Все мы со дня на день ждали обычного приказа из Галаганных — сниматься с надоевшего места, отправляться на пристань в устье Товуя и садиться в лодки, которые нас доставят на место новой работы. До большинства сенокосных участков добраться можно было только по реке.
Главным поставщиком новостей из Центрального лагеря был у нас наш кашевар, именуемый по официальному названию своей должности поваром. Ежедекадно, а иногда и чаще, он ездил в Галаганных за продуктами. И каждый раз теперь по его возвращении повара обступали женатики с вопросом: что слышно об отправлении на сенокос? Был у этих женатиков и еще один тревожный вопрос: нет ли слухов об этапе в горные? Почти все они состояли в знаменитом «кондуите».
В последний свой приезд кашевар ни на один из этих вопросов не ответил. Только осадив лошадь, уже запряженную в телегу, и даже не спрыгнув с этой телеги, он произнес слова, прозвучавшие почти как выкрик пьяного или помешанного:
— Война с Германией, ребята!
Большинству показалось сначала, что они чего-то недослышали. Война считалась возможной с кем угодно, но только не с Германией. С Советским Союзом у нее был договор о вечной дружбе. По существу в союзе с ней мы громили Польшу, которую потом полюбовно разделили между двумя империями. Все хорошо помнили газеты, долго висевшие на стенде возле галаганской КВЧ, в которых были помещены фотографии Молотова рядом с Гитлером на берлинском вокзале и Сталина, пожимающего руку Риббентропу после подписания знаменитого договора. Да и потом центральные газеты пестрели восторженными комментариями по поводу речей Гитлера, сообщениями об успехах германской армии на Западе и о наших поставках Германии стратегического сырья. А журнал «Крокодил» после гитлеровского блицкрига в Польше поместил на своей обложке карикатуру: усатый пан в жупане и широких штанах высоко в воздухе делал сальто-мортале. Его пнули сапогами в зад с двух сторон двое бравых молодцов с винтовками и в касках. Один был в зеленой форме красноармейца, другой — в сером мундире солдата вермахта. И вдруг между нашими странами… война! Полно, не путает ли что-нибудь поставщик новостей?

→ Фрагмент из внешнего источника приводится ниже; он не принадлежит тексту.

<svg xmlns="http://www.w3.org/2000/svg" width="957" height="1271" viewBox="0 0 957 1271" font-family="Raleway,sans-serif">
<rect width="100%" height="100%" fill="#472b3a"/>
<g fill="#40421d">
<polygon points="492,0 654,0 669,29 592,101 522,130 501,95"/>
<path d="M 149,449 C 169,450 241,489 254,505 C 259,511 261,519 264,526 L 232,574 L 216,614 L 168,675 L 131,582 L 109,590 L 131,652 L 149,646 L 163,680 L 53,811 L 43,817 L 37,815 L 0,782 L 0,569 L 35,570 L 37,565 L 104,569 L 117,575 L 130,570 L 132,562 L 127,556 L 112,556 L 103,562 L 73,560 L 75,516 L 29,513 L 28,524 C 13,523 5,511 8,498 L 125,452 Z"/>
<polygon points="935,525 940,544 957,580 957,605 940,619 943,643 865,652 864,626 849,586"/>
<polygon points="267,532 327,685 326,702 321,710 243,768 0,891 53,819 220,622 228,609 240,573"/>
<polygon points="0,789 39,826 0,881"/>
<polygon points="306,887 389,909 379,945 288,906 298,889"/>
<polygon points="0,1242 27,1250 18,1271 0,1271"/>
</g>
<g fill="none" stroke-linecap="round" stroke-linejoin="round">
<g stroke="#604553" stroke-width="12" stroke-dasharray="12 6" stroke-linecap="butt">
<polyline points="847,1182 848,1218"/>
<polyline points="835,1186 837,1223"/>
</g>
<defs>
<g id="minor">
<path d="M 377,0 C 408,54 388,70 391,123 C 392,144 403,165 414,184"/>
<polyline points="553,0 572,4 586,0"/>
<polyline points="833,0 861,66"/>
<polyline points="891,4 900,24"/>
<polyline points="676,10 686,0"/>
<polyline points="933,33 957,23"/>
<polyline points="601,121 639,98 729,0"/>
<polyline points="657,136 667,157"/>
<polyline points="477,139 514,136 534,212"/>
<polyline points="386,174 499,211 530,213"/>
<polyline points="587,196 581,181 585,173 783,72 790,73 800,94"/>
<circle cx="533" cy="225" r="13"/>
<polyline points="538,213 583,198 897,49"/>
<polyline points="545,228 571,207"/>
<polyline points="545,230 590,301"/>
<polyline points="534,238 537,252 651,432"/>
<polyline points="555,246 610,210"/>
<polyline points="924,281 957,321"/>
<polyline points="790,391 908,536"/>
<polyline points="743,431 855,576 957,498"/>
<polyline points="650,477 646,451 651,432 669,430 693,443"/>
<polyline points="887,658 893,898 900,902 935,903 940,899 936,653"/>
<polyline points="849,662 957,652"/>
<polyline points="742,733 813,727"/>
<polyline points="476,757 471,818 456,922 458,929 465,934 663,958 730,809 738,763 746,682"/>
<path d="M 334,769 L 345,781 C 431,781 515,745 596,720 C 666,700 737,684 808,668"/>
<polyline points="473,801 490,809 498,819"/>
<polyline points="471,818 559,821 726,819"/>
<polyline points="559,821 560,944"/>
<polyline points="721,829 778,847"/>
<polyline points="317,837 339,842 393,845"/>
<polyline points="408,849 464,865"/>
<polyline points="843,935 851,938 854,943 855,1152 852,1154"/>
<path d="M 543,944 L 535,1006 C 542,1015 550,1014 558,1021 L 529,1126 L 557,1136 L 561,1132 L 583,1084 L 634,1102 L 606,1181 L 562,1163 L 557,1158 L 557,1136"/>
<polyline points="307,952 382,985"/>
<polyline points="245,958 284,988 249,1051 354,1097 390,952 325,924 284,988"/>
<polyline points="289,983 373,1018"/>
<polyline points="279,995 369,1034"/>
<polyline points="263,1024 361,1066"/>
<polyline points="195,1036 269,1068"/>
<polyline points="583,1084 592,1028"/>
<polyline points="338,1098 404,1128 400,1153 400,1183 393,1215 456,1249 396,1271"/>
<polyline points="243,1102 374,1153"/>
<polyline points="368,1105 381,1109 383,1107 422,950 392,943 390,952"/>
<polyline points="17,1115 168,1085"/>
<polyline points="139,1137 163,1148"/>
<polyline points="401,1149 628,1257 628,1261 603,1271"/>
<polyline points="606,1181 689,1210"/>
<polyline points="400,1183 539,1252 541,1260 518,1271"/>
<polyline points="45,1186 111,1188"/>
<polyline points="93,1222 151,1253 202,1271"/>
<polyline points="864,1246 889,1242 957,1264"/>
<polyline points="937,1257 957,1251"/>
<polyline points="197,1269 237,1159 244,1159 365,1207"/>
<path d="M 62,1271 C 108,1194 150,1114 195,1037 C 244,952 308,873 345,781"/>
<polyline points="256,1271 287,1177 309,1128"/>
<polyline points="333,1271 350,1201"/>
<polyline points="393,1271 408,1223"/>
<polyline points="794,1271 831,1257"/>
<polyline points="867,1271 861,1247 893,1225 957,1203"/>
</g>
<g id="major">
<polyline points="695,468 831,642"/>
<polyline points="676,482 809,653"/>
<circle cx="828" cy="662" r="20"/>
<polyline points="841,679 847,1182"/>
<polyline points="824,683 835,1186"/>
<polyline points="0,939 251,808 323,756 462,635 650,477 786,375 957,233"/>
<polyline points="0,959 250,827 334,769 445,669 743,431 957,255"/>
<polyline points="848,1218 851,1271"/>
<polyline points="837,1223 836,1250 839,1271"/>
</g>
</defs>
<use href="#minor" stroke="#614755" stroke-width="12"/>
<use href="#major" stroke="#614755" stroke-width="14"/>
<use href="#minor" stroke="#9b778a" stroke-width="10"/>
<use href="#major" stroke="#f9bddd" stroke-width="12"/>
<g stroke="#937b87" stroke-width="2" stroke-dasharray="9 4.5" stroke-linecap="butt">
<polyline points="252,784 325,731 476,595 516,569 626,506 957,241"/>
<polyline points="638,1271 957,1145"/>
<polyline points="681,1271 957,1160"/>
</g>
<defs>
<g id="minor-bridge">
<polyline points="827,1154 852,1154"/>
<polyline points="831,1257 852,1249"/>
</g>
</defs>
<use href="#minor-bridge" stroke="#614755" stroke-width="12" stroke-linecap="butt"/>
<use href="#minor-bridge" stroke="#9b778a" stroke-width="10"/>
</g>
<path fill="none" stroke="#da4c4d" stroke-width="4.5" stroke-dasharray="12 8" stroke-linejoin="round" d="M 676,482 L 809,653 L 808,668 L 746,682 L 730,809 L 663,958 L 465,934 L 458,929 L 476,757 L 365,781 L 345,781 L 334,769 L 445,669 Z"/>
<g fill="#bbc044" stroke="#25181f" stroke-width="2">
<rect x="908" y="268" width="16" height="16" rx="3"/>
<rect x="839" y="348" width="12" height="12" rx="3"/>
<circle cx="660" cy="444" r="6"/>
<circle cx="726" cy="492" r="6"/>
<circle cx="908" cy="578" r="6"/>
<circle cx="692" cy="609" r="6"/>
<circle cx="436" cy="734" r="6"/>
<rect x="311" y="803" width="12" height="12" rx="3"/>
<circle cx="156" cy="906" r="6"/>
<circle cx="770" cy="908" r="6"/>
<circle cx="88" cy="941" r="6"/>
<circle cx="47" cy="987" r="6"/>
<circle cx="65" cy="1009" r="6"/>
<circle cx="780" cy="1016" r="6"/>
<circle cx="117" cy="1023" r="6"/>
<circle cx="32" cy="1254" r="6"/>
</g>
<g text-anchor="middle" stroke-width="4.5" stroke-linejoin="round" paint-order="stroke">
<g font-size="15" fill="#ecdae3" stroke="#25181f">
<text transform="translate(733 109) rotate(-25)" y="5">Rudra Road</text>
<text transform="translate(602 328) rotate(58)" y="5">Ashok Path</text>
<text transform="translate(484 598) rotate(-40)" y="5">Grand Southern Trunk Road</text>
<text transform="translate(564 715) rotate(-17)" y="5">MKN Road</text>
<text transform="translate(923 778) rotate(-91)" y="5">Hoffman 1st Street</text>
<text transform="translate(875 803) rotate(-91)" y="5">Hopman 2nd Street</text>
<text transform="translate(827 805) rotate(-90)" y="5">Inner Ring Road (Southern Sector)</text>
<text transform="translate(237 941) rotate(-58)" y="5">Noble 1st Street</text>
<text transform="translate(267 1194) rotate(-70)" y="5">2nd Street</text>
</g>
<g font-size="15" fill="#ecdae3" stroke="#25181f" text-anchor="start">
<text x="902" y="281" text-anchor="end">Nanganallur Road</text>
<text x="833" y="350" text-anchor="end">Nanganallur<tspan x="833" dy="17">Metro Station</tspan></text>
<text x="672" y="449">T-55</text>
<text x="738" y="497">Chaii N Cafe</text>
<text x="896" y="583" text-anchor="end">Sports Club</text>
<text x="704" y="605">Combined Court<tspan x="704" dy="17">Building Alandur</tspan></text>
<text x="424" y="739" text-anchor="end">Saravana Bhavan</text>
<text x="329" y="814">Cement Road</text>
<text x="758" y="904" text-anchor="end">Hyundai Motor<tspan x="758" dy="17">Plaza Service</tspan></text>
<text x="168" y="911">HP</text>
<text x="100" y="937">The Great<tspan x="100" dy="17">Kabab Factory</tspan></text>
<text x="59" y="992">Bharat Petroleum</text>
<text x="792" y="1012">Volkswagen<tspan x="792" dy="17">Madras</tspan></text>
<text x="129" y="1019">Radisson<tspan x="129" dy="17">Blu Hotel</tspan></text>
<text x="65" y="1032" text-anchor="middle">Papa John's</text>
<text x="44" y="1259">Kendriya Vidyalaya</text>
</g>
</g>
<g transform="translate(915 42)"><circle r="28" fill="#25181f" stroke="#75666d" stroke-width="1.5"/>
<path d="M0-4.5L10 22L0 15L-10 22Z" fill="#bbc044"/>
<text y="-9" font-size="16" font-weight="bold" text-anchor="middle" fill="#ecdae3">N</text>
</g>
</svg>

Нет, он ничего не путал. Да и вряд ли мог спутать, так как был военным специалистом, да еще штабным. До ареста наш повар служил в штабе Белорусского военного округа в чине полковника. Человек пожилой и серьезный, он не был склонен к шуткам. Уже более суток, как война идет полным ходом. Правда, заключенных в Галаганныхрешено, по-видимому, изолировать от всех источников информации. Радиорепродуктор на столбе в зоне снят, со стенда возле барака КВЧ убраны даже старые газеты. Местный опер собрал сегодня утром в поселковом клубе галаганских вольнонаемных и потребовал от них, чтобы те не делились с заключенными новостями, которые услышат по радио. Это, конечно, чепуха. Здешние вольняшки на девять десятых сами вчерашние лагерники. Вот и нашему кашевару вольнонаемный конюх, слушавший радио утром, назвал несколько белорусских деревень, отбитых у неприятеля нашими доблестными воинами. Из этих названий бывший штабист сделал вывод: немцы прорвали наши укрепления на Западной границе и теперь их трудно будет задержать чуть не до самой Москвы. Впрочем, это бывший полковник сказал уже в более узком кругу. Он признался также, что давно подозревает что-то неладное. В прошлую его поездку за крупой и хлебом по радио было передано опровержение ТАСС. В этом опровержении было заявлено, что слухи, распространяющиеся на Западе некоторыми газетами о концентрации войск по обе стороны советско-германской границы, являются провокационными измышлениями кругов, «заинтересованных в дальнейшем расширении и углублении войны». А так как почти все подобные заявления следует понимать наоборот, выходило, что нападение гитлеровцев на СССР для нашего правительства не было такой уж неожиданностью.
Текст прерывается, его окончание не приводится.